Les origines de la croyance et de l’idéologie de la secte :





-Les origines idéologiques et religieuses des Assassins sont d’abord chiites puis ismaélites.


-L’assassinat était pour les adeptes de la secte un moyen politique et religieux dont le but était d’implanter leurs croyances et de remplir d’effroi les cœurs de leurs ennemis.


-Le concept de la réincarnation des âmes que prônait Rachîd al-dîn avait été emprunté aux Alaouites.





Leur expansion et les lieux sous leur domination :





-Leur prédication partit des provinces de Kerman et de Yazd vers le centre de l’Iran et Ispahan puis elle gagna la province du Khuzestan puis Hadaba-i-daylem et elle s’enracina enfin dans la citadelle d’Alamout ; les adeptes de la secte s’étendirent également vers le nord, ils atteignirent donc la province de Mazandaran puis celle de Qazvin, puis ils s’emparèrent des régions de Rodbar, de Lamasar et de Kohastan ; ils prirent en outre de nombreuses forteresses et poussèrent jusqu’au fleuve Jihoun.


-Leur prédication finit par arriver jusqu’en Syrie, les Assassins se rendirent maîtres de diverses citadelles et places fortes à travers le pays dont notamment Baniyas, Masyaf, Qadmous, Kahf, al-Kawâbî ou encore Salmiya.

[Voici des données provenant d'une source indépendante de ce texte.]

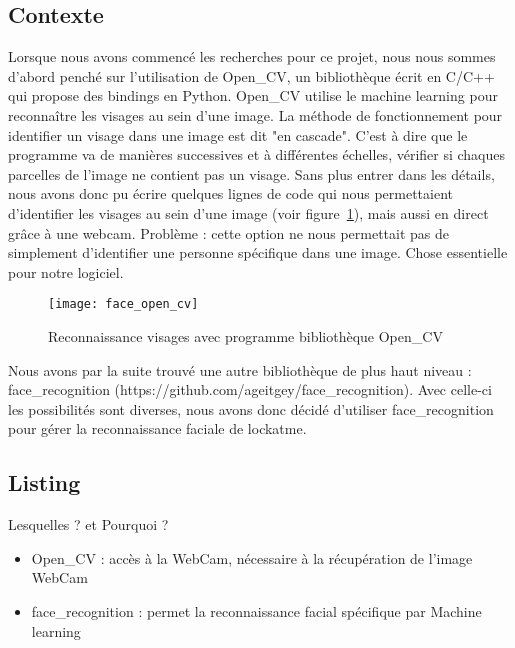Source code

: \subsection{Contexte}
Lorsque nous avons commencé les recherches pour ce projet, nous nous sommes
d'abord penché sur l'utilisation de Open\_CV, un bibliothèque écrit en C/C++ qui
propose des bindings en Python. Open\_CV utilise le machine learning pour
reconnaître les visages au sein d'une image. La méthode de fonctionnement pour
identifier un visage dans une image est dit "en cascade". C'est à dire que le
programme va de manières successives et à différentes échelles, vérifier si
chaques parcelles de l'image ne contient pas un visage. Sans plus entrer dans
les détails, nous avons donc pu écrire quelques lignes de code qui nous
permettaient d'identifier les visages au sein d'une image (voir
figure~\ref{fig:face}), mais aussi en direct grâce à une webcam. Problème :
cette option ne nous permettait pas de simplement d'identifier une personne
spécifique dans une image. Chose essentielle pour notre logiciel.
\\

\begin{figure}[h]
  \texttt{[image: face\_open\_cv]}
  \caption{Reconnaissance visages avec programme bibliothèque Open\_CV}
  \label{fig:face}
\end{figure}

\newpage

Nous avons par la suite trouvé une autre bibliothèque de plus haut niveau :
face\_recognition (https://github.com/ageitgey/face\_recognition). Avec celle-ci
les possibilités sont diverses, nous avons donc décidé d'utiliser face\_recognition
pour gérer la reconnaissance faciale de lockatme.

\subsection{Listing}
Lesquelles ? et Pourquoi ?
\\
  \begin{itemize}
    \item{Open\_CV : accès à la WebCam, nécessaire à la récupération de l'image
    WebCam}
    \item{face\_recognition : permet la reconnaissance facial spécifique par
    Machine learning}
  \end{itemize}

-Le Mongole Houlagou Khan les anéantit en Iran et en Syrie et c’est al-Thâhir Baybars qui en finit avec eux.


-Les Assassins ont toutefois des adeptes encore jusqu’à aujourd’hui en Iran, en Syrie, au Liban, au Yémen, dans la province de Najran, en Inde ou encore dans certains Etats satellites de l’ex-Union soviétique.





En résumé, nous pouvons affirmer que la secte des Assassins est une branche de l’ismaélisme nizârite, ses adeptes firent de l’assassinat un moyen d’arriver à leurs fins, ils commirent des attentats dans de grandes proportions, ils s’attaquaient aux grandes personnalités qui s’opposaient aux Ismaélites telles que des rois ou de grands chefs militaires ainsi qu’à tous ceux qui leur semblaient être des adversaires. Les oulémas ont de manière systématique émis des avis juridiques qui autorisent à les tuer, incitent à laver la surface de la terre de leur présence impure, interdisent de manger la viande sacrifiée par leur soin ou de se lier d’amitié avec eux.